6. GLYCOGENESIS AND GLYCOGENOLYSIS

Glycogenesis and Glycogenolysis

Introduction to Glycogenesis:

Glycogenesis is the process of synthesizing glycogen from glucose molecules, primarily occurring in the cytosol of liver and muscle cells. This energy-consuming pathway requires ATP and UTP as co-factors along with glucose.

Synthesis of UDP-Glucose:

Glucose is first phosphorylated to glucose-6-phosphate by hexokinase (muscle) or glucokinase (liver). The enzyme phosphoglucomutase converts glucose-6-phosphate into glucose-1-phosphate. Subsequently, UDP-glucose pyrophosphorylase synthesizes UDP-glucose from glucose-1-phosphate and UTP, forming an activated glucose donor for glycogen elongation.

Primer Requirement and Glycogenin:

Glycogen synthesis requires a primer, typically a fragment of pre-existing glycogen. In its absence, the protein glycogenin initiates this by self-glycosylation attaching glucose residue from UDP-glucose to the hydroxyl of its tyrosine residue. Glycogenin extends the chain initiating glycogen assembly.

Glycogen Synthase and Branching Enzymes:

Glycogen synthase catalyzes the formation of α-1,4 glycosidic linkages elongating the glycogen chains. Branching enzyme (glucosyl α-4,6 transferase) creates α-1,6 branches by transferring segments of 5-8 glucose units to create new non-reducing ends. This branching enhances solubility and accessibility for rapid glycogen metabolism.

Glycogenolysis: Degradation of Glycogen

Glycogenolysis is the controlled breakdown of glycogen to supply glucose, mainly in liver and skeletal muscle. This catabolic pathway employs distinct enzymes from glycogenesis and involves cleavage of α-1,4 and α-1,6 glycosidic bonds.

Enzymatic Actions:

Glycogen Phosphorylase: Sequentially cleaves α-1,4 linkages releasing glucose-1-phosphate by phosphorolysis until four residues remain near a branch point, forming a limit dextrin.
Debranching Enzyme: Bifunctional enzyme with glucosyltransferase activity transfers three outer glucose residues of a branch to another chain; α-1,6 glucosidase hydrolyzes the α-1,6 bond releasing free glucose.
Phosphoglucomutase: Converts glucose-1-phosphate into glucose-6-phosphate, which enters glycolysis or is dephosphorylated in liver for blood glucose release.

Lysosomal Degradation:

Minor glycogen degradation occurs in lysosomes through acid maltase (α-1,4-glucosidase).
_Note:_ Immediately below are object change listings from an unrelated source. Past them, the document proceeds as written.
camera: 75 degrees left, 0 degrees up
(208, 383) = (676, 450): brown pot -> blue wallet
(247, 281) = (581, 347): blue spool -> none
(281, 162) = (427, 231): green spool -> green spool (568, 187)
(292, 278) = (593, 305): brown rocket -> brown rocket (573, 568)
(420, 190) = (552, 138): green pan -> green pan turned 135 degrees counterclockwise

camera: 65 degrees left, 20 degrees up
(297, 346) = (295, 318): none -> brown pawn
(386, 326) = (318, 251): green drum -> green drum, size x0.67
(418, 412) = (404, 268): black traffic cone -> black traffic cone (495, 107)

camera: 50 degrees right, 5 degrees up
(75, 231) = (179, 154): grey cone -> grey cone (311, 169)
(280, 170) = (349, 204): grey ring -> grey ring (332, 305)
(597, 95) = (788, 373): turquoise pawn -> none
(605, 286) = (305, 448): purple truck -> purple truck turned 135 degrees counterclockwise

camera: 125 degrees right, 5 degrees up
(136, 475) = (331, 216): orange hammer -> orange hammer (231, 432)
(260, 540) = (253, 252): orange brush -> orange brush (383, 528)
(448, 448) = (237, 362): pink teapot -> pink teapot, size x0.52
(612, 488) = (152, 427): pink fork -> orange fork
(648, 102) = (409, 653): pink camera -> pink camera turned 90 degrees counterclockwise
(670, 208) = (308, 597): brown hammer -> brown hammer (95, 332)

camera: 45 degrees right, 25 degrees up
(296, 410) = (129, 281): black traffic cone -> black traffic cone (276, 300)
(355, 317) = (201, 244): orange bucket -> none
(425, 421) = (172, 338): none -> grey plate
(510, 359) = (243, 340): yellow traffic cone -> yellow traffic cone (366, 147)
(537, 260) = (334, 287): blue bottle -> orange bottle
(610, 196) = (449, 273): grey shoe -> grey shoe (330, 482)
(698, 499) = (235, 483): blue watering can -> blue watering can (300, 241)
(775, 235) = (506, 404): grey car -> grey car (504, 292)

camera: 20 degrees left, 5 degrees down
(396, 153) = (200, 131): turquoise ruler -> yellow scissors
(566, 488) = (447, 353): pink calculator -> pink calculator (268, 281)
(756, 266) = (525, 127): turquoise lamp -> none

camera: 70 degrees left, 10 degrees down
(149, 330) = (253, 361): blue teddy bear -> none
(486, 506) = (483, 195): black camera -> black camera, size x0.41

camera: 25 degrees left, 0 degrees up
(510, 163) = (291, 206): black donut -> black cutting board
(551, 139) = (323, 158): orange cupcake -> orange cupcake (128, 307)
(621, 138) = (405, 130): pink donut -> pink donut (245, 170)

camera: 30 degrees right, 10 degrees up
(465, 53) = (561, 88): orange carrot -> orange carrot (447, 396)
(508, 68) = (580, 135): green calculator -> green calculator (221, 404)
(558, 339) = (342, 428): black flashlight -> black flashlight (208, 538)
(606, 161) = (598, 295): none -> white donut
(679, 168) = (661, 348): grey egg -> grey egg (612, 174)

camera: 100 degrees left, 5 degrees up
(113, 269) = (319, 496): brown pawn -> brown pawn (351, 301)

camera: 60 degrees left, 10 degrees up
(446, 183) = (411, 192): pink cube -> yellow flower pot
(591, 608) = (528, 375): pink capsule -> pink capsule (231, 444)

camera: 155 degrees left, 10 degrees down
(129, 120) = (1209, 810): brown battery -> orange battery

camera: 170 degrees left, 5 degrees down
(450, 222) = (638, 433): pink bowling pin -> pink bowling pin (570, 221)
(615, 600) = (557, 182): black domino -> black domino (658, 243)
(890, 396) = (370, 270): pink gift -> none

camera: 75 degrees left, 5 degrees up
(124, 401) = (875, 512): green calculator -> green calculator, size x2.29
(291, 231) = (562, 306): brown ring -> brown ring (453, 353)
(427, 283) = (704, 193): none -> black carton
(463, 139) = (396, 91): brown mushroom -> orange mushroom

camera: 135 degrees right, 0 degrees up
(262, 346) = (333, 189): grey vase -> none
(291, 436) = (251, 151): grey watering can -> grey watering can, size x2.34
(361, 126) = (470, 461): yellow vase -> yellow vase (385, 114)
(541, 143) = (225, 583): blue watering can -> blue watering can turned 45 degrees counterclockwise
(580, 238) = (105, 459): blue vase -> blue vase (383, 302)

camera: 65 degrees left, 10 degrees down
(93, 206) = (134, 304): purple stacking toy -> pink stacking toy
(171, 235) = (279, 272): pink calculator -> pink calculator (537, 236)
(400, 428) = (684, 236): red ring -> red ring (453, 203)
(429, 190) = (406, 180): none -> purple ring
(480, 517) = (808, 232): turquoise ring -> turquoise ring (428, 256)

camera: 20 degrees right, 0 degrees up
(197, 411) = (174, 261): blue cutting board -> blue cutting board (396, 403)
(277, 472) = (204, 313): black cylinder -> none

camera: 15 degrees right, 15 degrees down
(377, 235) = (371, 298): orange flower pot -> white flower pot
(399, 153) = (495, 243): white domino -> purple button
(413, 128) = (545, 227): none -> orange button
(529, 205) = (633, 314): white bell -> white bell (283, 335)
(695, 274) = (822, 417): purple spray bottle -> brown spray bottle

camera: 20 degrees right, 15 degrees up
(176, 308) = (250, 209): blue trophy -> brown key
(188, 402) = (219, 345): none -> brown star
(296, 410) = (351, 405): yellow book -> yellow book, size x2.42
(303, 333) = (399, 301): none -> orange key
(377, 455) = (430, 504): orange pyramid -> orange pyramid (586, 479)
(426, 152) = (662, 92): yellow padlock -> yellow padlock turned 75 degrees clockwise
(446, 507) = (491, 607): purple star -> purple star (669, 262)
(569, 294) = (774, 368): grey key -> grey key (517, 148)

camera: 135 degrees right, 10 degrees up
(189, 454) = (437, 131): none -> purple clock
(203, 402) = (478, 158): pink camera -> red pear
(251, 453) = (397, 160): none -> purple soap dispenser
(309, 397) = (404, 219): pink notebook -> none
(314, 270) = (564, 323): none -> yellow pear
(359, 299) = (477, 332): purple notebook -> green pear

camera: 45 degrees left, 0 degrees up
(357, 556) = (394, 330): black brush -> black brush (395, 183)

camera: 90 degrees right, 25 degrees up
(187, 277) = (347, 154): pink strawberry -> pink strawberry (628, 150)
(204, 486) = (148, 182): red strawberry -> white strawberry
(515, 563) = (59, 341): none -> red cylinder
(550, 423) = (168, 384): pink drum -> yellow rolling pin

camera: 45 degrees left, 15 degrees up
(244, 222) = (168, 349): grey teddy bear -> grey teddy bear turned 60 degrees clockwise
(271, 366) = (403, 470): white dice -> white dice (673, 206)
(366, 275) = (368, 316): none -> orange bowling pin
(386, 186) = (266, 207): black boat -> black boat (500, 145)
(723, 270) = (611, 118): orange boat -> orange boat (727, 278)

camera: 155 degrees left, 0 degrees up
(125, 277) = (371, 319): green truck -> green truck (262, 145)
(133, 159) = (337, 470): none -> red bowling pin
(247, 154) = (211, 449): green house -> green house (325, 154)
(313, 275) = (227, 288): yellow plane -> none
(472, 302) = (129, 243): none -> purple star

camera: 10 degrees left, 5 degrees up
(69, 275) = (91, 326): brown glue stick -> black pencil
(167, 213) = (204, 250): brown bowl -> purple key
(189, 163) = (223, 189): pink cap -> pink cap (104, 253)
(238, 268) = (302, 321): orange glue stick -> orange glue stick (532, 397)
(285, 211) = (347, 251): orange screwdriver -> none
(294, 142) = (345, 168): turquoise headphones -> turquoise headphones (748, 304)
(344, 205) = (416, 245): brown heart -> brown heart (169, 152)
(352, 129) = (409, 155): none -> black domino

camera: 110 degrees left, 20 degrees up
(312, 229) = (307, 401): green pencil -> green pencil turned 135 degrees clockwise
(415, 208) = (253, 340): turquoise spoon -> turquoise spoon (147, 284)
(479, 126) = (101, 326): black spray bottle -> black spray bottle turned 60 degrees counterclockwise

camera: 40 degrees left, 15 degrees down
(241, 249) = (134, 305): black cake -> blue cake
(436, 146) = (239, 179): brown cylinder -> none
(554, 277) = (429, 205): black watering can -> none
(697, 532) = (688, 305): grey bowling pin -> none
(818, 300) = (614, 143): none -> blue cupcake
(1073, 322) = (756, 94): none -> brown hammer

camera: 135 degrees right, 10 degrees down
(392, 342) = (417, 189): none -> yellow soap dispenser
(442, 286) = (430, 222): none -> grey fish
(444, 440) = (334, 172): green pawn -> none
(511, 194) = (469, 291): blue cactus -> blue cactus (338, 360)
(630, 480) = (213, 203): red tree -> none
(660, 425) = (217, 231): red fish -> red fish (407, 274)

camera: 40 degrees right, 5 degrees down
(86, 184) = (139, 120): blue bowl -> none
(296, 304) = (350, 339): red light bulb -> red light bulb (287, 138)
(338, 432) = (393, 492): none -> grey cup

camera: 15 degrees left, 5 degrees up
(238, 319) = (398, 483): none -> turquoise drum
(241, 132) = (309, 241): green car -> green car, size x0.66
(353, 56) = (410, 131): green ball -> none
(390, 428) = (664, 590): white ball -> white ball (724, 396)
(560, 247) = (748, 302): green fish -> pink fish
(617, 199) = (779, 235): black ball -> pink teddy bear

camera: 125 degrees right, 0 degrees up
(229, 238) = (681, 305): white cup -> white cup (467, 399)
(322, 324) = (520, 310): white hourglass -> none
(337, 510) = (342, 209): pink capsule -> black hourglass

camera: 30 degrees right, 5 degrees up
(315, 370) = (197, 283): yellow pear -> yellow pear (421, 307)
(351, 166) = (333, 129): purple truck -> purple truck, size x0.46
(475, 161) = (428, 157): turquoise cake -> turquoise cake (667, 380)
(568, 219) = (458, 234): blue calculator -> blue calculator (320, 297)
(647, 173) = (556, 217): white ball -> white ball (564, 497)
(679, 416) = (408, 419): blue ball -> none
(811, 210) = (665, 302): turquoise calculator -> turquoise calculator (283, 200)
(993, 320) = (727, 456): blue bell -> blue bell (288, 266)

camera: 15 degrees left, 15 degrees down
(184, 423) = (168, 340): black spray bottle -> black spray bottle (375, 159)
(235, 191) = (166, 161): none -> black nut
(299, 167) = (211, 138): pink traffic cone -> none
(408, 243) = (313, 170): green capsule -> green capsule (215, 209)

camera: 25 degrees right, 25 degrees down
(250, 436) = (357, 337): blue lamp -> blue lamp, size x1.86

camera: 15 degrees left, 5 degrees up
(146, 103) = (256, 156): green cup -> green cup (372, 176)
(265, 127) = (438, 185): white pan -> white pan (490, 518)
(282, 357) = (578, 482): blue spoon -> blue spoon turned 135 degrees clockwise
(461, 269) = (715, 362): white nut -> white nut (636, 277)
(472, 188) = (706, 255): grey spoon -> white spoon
Deficiency causes Pompe disease, a glycogen storage disorder characterized by glycogen accumulation.

Regulation of Glycogen Metabolism:

Tight regulation coordinates glycogen synthesis and breakdown to maintain glucose homeostasis, primarily controlled by allosteric effectors, hormones, and calcium ion levels.

Allosteric Regulation:

High levels of glucose-6-phosphate activate glycogen synthase and inhibit glycogen phosphorylase, promoting synthesis during energy abundance. ATP similarly inhibits glycogen phosphorylase, while free glucose in liver acts as additional inhibitor.

Hormonal Control via cAMP:

Glucagon, epinephrine, and norepinephrine trigger adenylate cyclase activation producing cAMP, which activates protein kinase A (PKA). PKA phosphorylates and alters the activity of glycogen synthase and phosphorylase through phosphorylation-dephosphorylation mechanisms, switching between active and inactive forms to regulate metabolism based on physiological demands.

Calcium Ion Influence:

Muscle contraction releases Ca2+, binding calmodulin and activating phosphorylase kinase independently of cAMP, facilitating rapid glycogen breakdown to meet immediate energy needs.